* What the task requires:
Your job with the data below is to output exactly the lines from the one holding "wine bottle: present [886,308,956,534]" down to the one holding "house plant: present [30,365,99,475]", both included, and no others.

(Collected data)
..............................

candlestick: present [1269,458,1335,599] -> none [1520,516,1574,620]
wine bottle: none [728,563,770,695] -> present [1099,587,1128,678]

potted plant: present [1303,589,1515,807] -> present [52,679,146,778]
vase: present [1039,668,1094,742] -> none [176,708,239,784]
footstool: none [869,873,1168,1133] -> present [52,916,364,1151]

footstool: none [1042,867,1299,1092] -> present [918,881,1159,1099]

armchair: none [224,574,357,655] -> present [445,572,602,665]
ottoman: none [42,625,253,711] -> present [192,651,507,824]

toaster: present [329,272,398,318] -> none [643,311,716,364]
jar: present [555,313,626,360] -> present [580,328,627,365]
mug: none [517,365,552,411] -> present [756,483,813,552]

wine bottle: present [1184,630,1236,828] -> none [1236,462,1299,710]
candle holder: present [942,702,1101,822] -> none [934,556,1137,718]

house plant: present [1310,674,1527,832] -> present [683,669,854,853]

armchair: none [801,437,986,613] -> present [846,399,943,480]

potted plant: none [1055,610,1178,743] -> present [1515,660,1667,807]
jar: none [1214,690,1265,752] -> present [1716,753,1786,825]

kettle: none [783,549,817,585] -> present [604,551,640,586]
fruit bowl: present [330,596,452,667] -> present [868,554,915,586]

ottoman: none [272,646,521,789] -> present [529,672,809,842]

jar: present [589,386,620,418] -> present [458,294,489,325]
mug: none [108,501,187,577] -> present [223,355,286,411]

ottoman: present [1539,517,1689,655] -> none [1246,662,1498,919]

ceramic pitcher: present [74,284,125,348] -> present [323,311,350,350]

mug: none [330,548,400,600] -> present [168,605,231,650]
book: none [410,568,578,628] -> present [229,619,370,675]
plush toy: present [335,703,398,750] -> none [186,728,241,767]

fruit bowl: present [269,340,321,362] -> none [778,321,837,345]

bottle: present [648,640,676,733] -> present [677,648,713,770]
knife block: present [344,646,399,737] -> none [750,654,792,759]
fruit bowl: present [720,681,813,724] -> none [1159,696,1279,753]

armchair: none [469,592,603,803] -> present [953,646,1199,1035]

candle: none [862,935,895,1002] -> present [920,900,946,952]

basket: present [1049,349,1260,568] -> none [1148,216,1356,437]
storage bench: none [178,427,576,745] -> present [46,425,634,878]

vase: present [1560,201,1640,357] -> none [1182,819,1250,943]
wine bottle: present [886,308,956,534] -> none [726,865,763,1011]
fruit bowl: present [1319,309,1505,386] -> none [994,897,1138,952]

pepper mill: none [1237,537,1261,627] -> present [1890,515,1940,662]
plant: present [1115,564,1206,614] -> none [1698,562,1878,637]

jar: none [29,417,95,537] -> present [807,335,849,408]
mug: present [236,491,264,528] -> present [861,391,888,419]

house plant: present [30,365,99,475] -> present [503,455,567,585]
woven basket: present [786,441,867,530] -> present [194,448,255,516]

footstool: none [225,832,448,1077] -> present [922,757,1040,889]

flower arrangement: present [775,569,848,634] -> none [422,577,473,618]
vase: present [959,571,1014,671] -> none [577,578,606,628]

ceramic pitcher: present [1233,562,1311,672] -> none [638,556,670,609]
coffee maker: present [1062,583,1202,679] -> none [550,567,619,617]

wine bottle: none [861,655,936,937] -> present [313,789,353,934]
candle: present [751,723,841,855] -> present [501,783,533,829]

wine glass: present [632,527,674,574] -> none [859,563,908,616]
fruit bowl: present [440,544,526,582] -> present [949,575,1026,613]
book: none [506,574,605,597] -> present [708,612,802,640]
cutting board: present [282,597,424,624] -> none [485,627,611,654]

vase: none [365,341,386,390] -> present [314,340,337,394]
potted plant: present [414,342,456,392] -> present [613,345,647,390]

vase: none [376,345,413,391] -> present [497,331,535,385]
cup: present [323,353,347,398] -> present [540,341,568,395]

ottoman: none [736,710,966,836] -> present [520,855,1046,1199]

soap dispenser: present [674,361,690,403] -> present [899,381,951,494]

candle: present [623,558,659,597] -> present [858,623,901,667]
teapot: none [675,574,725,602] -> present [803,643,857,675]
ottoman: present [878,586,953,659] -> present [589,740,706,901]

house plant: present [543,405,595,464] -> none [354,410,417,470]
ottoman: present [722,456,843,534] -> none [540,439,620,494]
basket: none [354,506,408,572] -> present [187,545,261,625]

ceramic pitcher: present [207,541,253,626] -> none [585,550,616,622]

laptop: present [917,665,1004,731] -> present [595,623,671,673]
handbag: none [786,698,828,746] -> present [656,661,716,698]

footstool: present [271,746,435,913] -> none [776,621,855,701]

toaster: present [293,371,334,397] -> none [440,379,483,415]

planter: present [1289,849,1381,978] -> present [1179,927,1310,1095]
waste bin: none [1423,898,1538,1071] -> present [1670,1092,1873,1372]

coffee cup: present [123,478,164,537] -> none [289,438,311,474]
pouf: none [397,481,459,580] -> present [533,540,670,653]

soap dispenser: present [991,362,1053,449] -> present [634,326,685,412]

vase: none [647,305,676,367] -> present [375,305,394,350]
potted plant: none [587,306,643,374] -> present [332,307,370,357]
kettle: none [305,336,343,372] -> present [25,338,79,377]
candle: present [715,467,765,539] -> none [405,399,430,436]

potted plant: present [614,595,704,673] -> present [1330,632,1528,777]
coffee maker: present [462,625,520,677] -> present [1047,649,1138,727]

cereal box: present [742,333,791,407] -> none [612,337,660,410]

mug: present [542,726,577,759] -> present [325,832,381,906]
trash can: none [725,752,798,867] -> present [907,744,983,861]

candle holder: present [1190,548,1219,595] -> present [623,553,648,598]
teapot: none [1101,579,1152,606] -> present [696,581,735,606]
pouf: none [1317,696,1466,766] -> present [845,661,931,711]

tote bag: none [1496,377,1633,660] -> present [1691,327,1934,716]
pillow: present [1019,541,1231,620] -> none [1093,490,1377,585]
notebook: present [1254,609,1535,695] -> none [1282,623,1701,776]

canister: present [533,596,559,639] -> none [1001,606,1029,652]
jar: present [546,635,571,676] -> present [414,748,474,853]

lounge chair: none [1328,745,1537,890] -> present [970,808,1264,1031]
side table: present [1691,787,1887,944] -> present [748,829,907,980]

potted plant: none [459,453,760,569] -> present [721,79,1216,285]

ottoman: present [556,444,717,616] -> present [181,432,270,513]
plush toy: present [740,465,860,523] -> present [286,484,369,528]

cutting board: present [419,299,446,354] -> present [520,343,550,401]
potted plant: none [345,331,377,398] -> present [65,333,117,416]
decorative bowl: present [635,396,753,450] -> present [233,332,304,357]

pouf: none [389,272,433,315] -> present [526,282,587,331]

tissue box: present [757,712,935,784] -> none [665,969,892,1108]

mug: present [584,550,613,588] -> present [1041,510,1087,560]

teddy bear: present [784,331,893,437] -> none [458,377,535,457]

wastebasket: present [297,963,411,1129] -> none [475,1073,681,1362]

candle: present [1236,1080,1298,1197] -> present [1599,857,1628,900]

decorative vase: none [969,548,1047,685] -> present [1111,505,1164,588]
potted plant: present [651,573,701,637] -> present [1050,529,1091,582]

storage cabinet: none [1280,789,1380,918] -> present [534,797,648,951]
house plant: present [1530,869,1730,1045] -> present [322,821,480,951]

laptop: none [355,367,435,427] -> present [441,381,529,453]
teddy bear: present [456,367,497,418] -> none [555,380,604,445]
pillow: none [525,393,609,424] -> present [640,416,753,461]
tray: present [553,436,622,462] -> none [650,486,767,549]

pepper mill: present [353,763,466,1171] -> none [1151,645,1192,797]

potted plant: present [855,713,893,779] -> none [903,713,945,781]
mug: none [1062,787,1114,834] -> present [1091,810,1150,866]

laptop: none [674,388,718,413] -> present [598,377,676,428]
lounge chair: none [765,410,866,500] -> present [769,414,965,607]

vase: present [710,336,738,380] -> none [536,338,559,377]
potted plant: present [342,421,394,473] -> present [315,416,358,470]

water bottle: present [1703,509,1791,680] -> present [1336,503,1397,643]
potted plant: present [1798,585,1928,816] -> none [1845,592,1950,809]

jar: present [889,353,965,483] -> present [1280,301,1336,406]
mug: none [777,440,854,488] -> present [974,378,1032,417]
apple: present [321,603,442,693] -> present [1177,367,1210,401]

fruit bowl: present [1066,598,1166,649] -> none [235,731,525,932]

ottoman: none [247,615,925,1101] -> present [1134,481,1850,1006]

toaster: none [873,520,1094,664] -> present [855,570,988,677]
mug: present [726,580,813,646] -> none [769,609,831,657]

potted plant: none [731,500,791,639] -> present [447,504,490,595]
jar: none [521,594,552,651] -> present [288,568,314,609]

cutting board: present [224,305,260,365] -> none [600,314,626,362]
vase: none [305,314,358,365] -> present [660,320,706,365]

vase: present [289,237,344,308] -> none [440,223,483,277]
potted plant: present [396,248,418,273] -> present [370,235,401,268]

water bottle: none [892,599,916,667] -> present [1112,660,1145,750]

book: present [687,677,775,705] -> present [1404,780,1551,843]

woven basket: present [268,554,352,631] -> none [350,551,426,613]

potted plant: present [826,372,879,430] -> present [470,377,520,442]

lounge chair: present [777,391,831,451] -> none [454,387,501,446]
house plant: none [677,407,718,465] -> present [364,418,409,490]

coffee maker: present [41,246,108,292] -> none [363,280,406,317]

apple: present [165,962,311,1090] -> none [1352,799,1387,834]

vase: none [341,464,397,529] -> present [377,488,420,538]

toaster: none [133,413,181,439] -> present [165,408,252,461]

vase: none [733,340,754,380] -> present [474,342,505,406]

..............................

* Written answer:
wine bottle: present [886,308,956,534] -> none [726,865,763,1011]
fruit bowl: present [1319,309,1505,386] -> none [994,897,1138,952]

pepper mill: none [1237,537,1261,627] -> present [1890,515,1940,662]
plant: present [1115,564,1206,614] -> none [1698,562,1878,637]

jar: none [29,417,95,537] -> present [807,335,849,408]
mug: present [236,491,264,528] -> present [861,391,888,419]

house plant: present [30,365,99,475] -> present [503,455,567,585]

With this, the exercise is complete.